Impaired brachial flow-mediated dilation (FMD) is associated with risk for subsequent cardiovascular events in patients after myocardial infarction (MI). These patients often have obstructive sleep apnea (OSA). We tested the hypothesis that patients with OSA post MI will exhibit more severe impairment in FMD.
We studied 64 patients with MI admitted to our hospital. OSA was determined using polysomnography. FMD was measured using high-resolution ultrasonography, with researchers blind to the OSA diagnosis.
The mean age was 60 ± 11 years, and the mean BMI was 29 (26, 32 kg/m2), 84% of patients were men, 39% had moderate to severe OSA (apnea-hypopnea index [AHI] > 15), and 31% of the patients had mild OSA (5 ≤ AHI < 15). FMD was severely impaired in patients with moderate to severe OSA (0.8% ± 0.7%) as compared with patients without OSA (4.7% ± 0.8%, P = .001) and with mild OSA (3.9% ± 0.8%, P = .015). Linear regression showed that FMD was associated with log nocturnal nadir oxygen saturation (minSao2) (β = 31.17, P = .0001), age (β = −0.11, P = .006). MinSao2 was an independent predictor of FMD after adjustment for possible confounders (β = 26.15, P = .001).

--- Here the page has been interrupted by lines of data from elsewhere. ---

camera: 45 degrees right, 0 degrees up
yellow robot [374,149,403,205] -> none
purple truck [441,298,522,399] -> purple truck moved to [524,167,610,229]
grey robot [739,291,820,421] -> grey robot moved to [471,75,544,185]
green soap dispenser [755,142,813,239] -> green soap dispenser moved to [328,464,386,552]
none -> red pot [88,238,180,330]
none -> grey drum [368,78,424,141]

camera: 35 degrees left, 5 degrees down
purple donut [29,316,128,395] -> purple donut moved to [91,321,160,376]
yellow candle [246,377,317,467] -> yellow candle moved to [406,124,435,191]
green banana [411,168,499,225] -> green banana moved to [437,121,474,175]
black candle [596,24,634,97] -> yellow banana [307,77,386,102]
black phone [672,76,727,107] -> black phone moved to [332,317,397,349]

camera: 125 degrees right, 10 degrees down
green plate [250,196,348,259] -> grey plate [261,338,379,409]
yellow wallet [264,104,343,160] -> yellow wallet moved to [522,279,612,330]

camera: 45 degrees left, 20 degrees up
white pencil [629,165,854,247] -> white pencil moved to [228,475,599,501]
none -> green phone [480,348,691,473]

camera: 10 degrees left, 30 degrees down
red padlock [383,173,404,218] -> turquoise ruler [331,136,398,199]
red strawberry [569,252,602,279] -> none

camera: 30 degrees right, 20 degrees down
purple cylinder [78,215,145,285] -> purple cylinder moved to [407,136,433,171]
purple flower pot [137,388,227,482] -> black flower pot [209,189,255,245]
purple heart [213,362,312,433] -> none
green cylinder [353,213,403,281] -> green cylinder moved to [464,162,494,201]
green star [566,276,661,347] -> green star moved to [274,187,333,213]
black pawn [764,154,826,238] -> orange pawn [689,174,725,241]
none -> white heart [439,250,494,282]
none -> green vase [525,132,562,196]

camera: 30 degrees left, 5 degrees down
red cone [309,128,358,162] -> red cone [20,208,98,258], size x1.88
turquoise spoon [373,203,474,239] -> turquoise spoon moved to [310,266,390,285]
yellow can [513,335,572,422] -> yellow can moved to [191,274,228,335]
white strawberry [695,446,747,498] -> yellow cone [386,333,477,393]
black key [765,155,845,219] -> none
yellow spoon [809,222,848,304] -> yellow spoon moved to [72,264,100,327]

FMD is severely impaired in patients with moderate to severe OSA post MI, which may be partially related to nocturnal hypoxemia. Patients with OSA may, therefore, be at higher risk for subsequent cardiovascular events after an MI. Identifying and treating OSA may have important implications in the long-term prognosis of patients post MI. Further studies are necessary to determine if the presence of OSA would affect the long-term occurrence of cardiovascular events after an MI.